**Directions for this task:** Will you output all of the data below exactly, omitting the images?

**Data segment:**
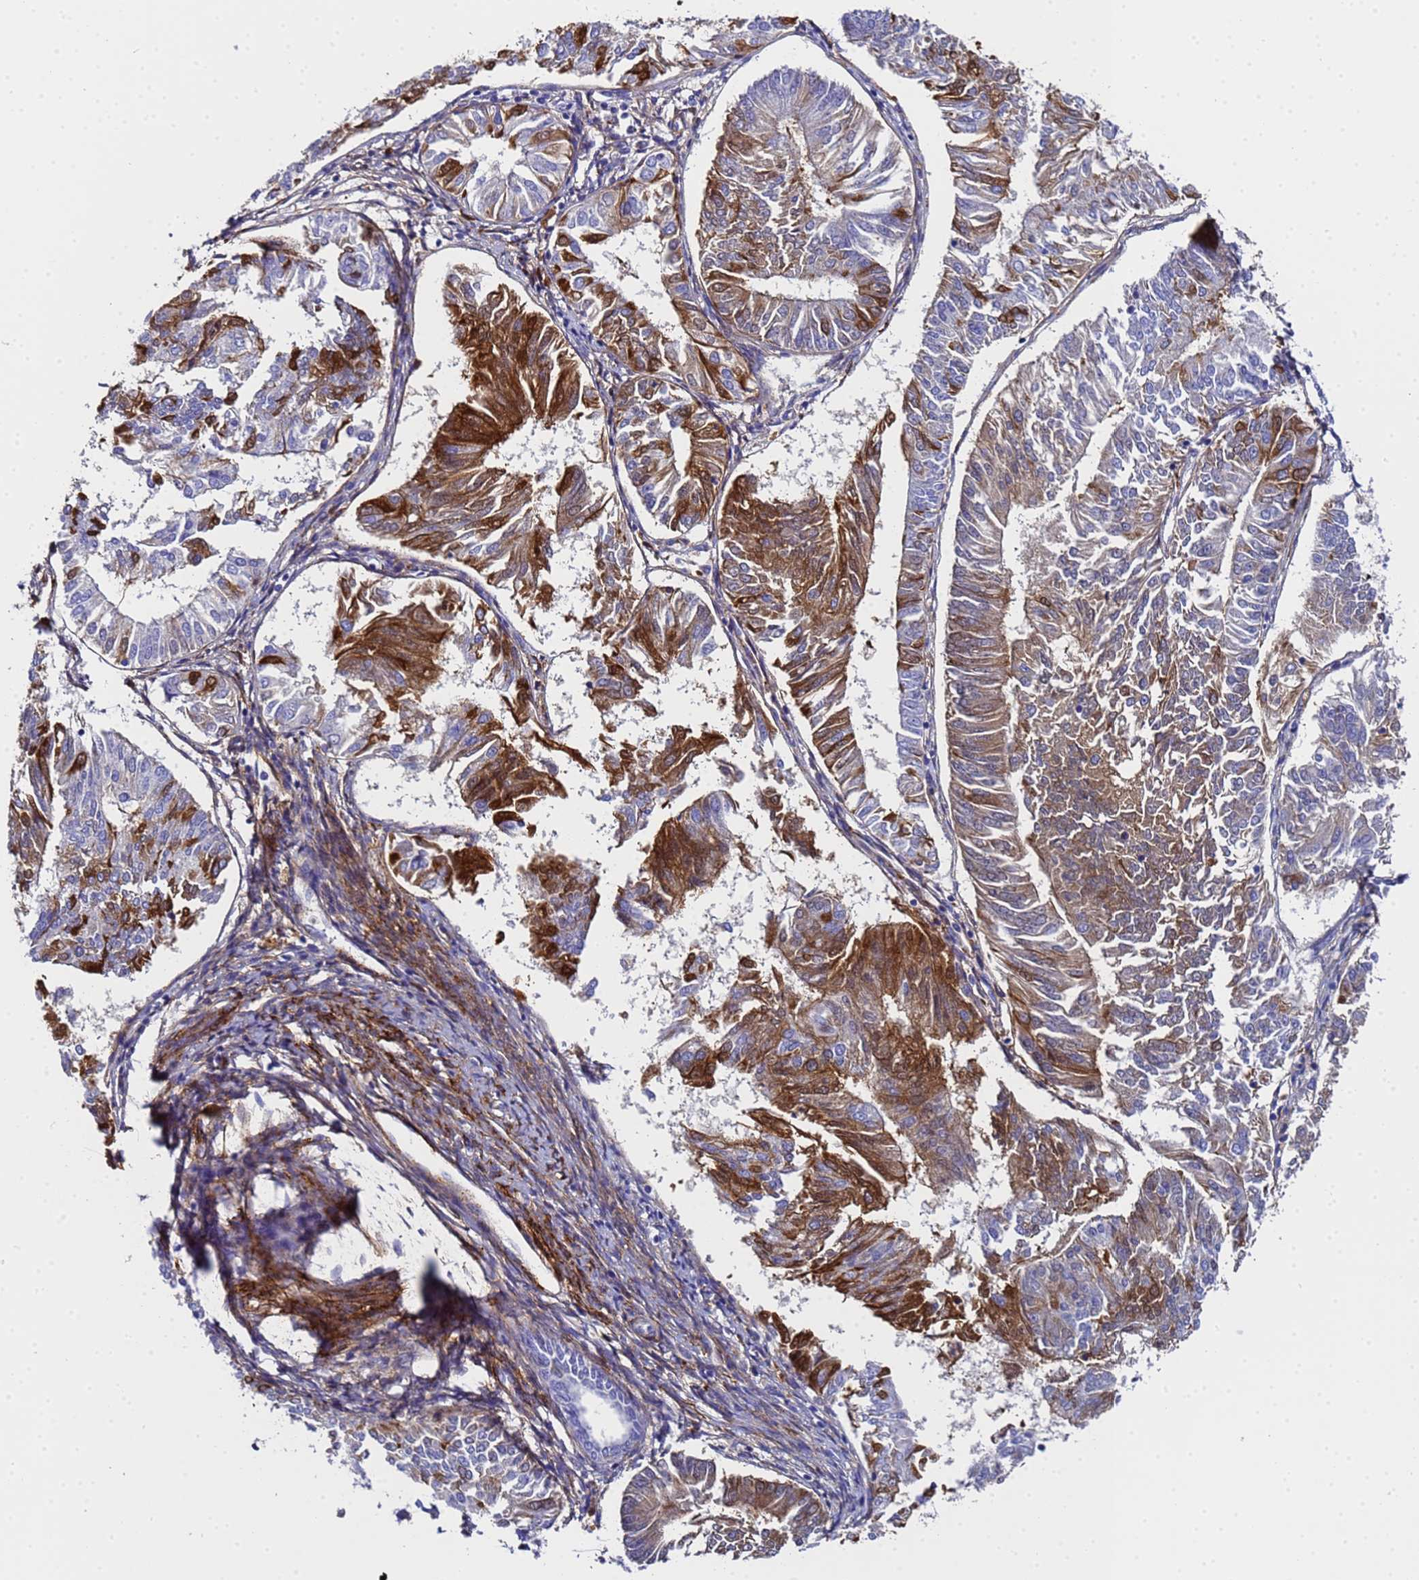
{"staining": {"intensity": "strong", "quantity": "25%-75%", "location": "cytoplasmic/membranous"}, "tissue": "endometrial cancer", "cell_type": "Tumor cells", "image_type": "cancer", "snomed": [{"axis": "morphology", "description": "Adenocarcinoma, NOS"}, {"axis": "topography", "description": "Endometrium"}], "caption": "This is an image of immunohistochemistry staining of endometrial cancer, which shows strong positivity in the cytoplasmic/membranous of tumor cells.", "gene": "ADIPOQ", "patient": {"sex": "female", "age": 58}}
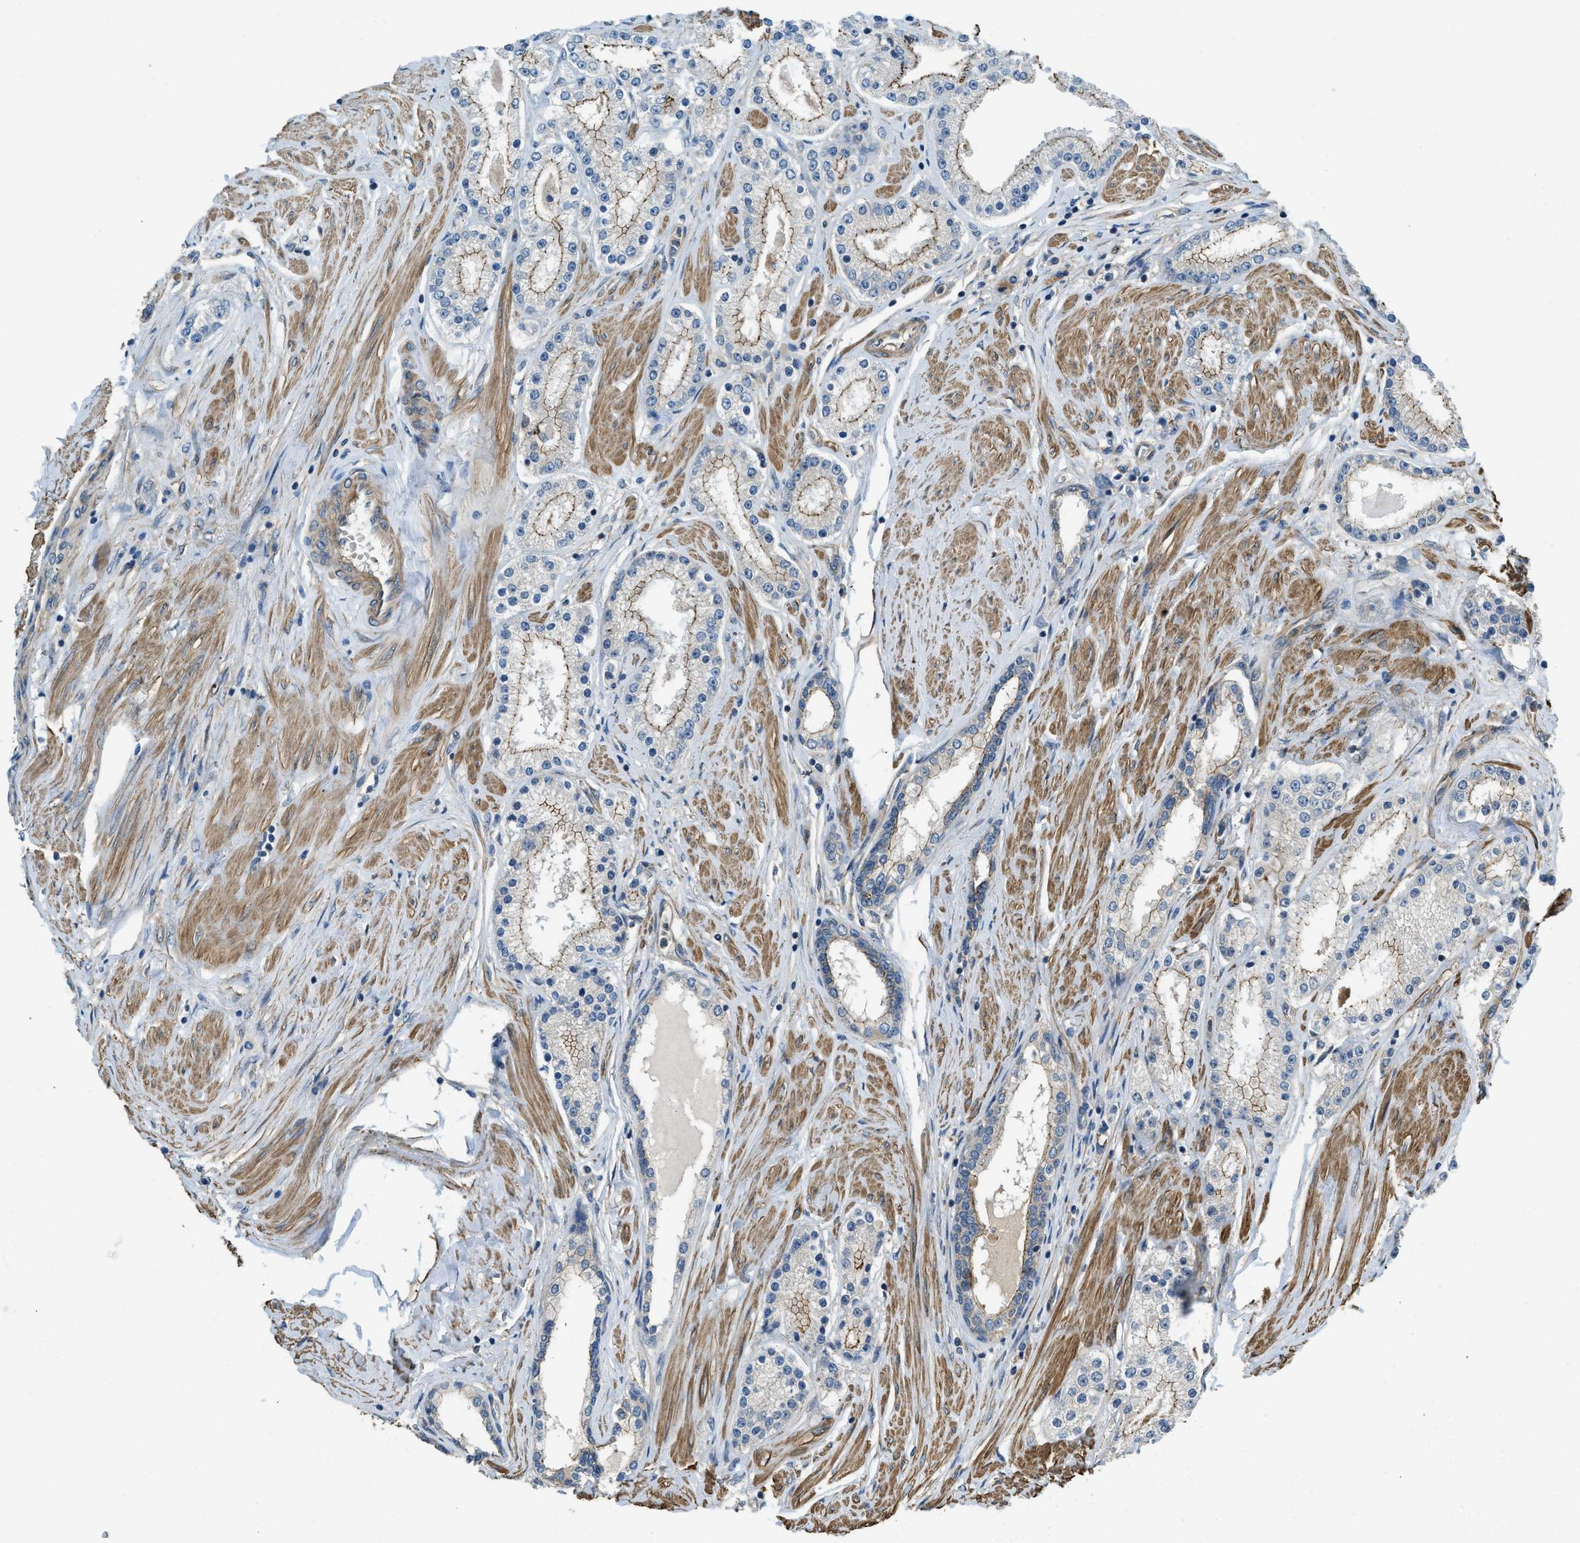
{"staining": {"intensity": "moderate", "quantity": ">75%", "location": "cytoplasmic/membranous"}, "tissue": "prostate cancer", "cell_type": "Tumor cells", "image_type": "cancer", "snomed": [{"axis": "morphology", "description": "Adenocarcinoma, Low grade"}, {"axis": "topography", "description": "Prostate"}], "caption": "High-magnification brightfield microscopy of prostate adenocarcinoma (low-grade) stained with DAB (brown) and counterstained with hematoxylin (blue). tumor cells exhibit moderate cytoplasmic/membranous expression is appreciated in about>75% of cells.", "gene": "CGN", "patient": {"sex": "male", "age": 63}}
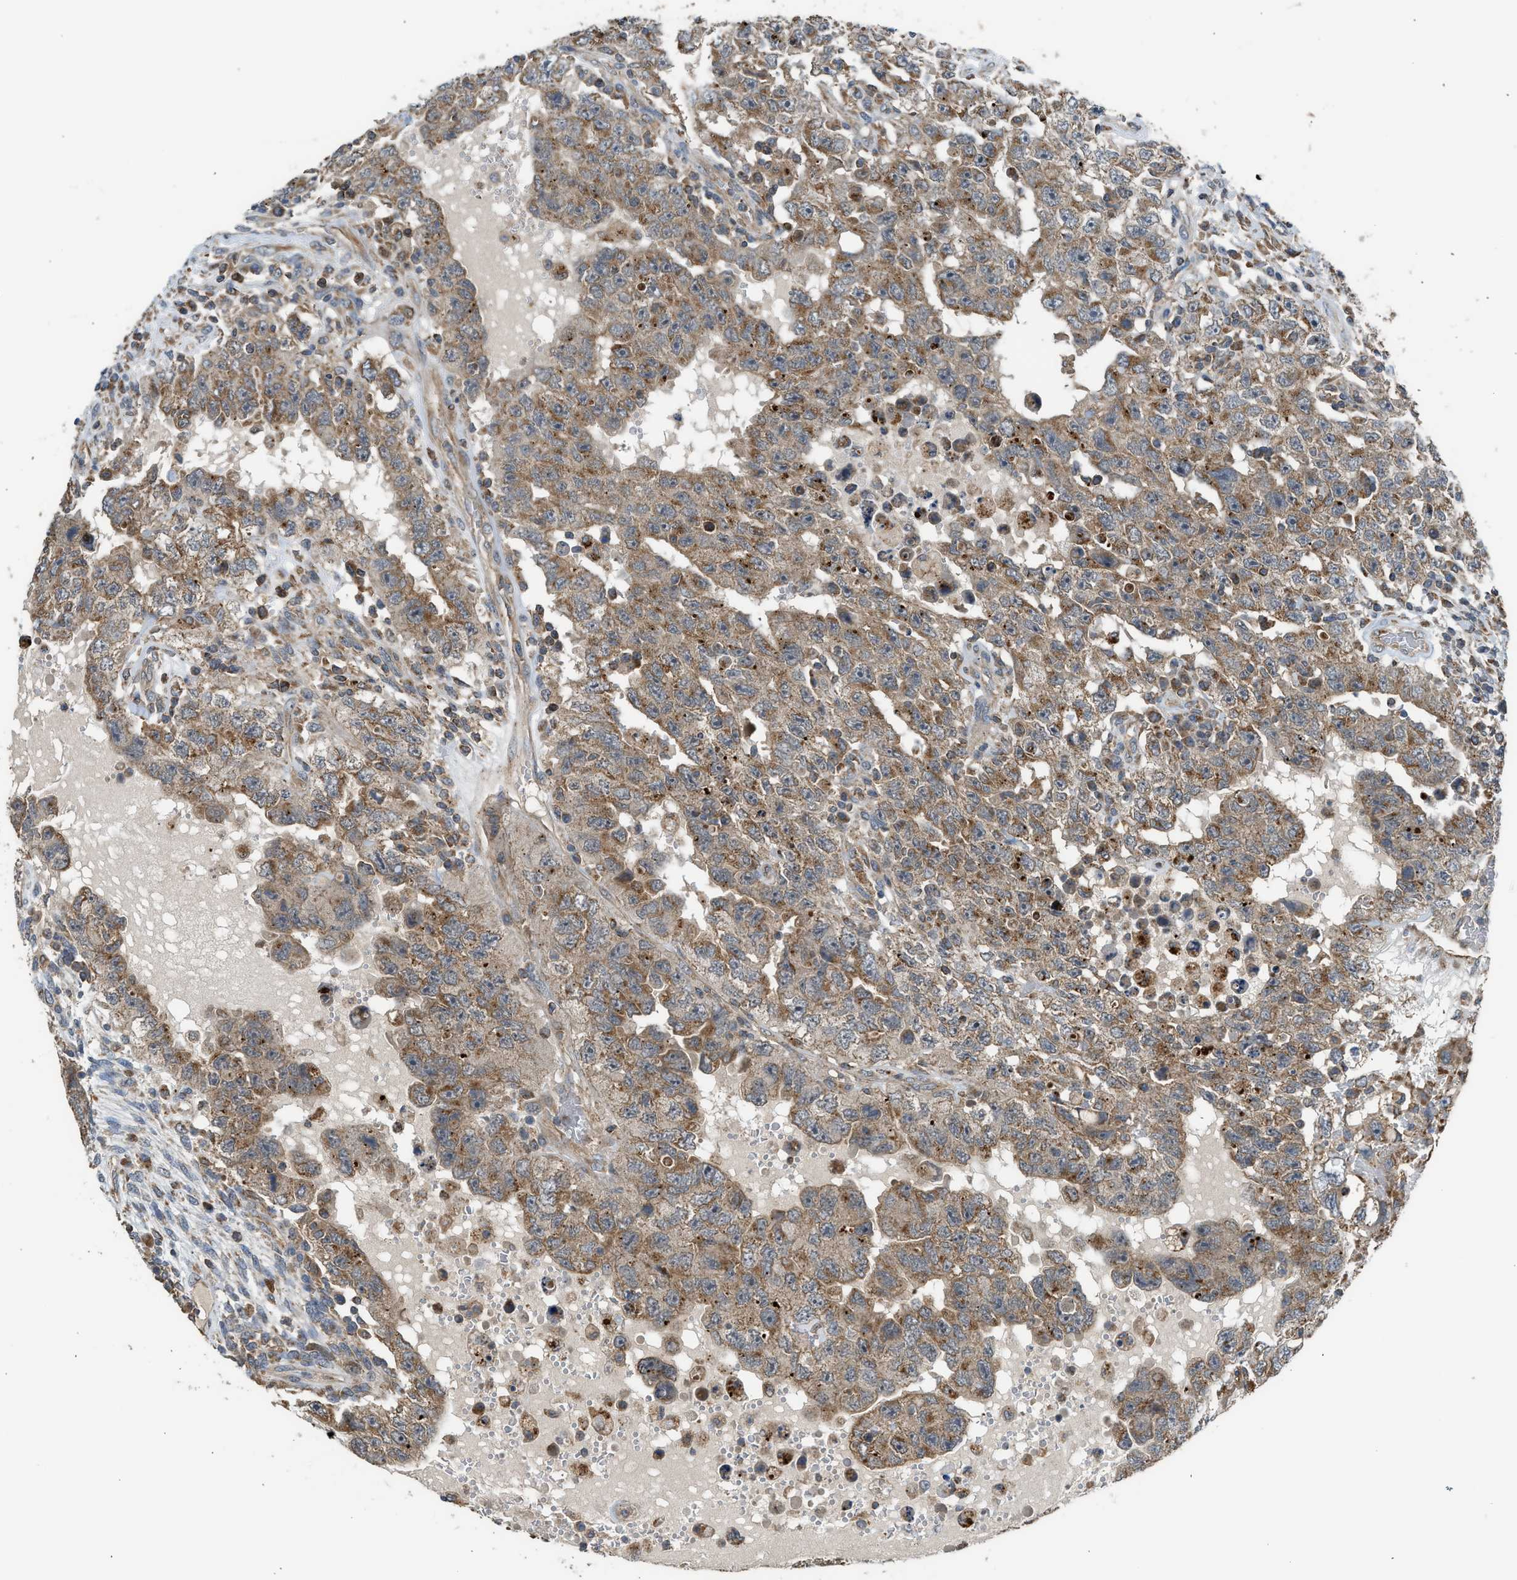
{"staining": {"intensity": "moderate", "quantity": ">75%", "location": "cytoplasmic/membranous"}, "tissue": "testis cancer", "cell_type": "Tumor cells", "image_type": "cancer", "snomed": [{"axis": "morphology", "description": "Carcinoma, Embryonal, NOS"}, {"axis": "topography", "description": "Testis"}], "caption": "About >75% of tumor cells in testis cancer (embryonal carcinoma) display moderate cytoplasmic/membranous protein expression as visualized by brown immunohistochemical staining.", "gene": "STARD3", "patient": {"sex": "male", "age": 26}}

**Final answer:**
{"staining": {"intensity": "strong", "quantity": "25%-75%", "location": "cytoplasmic/membranous"}, "tissue": "endometrial cancer", "cell_type": "Tumor cells", "image_type": "cancer", "snomed": [{"axis": "morphology", "description": "Adenocarcinoma, NOS"}, {"axis": "topography", "description": "Endometrium"}], "caption": "This is an image of immunohistochemistry staining of endometrial cancer, which shows strong positivity in the cytoplasmic/membranous of tumor cells.", "gene": "ADIPOQ", "patient": {"sex": "female", "age": 58}}
{"staining": {"intensity": "moderate", "quantity": ">75%", "location": "cytoplasmic/membranous"}, "tissue": "prostate cancer", "cell_type": "Tumor cells", "image_type": "cancer", "snomed": [{"axis": "morphology", "description": "Adenocarcinoma, Low grade"}, {"axis": "topography", "description": "Prostate"}], "caption": "High-magnification brightfield microscopy of prostate adenocarcinoma (low-grade) stained with DAB (brown) and counterstained with hematoxylin (blue). tumor cells exhibit moderate cytoplasmic/membranous expression is appreciated in about>75% of cells.", "gene": "CGN", "patient": {"sex": "male", "age": 63}}
{"staining": {"intensity": "moderate", "quantity": ">75%", "location": "cytoplasmic/membranous"}, "tissue": "testis cancer", "cell_type": "Tumor cells", "image_type": "cancer", "snomed": [{"axis": "morphology", "description": "Carcinoma, Embryonal, NOS"}, {"axis": "topography", "description": "Testis"}], "caption": "About >75% of tumor cells in testis cancer (embryonal carcinoma) display moderate cytoplasmic/membranous protein expression as visualized by brown immunohistochemical staining.", "gene": "STARD3", "patient": {"sex": "male", "age": 26}}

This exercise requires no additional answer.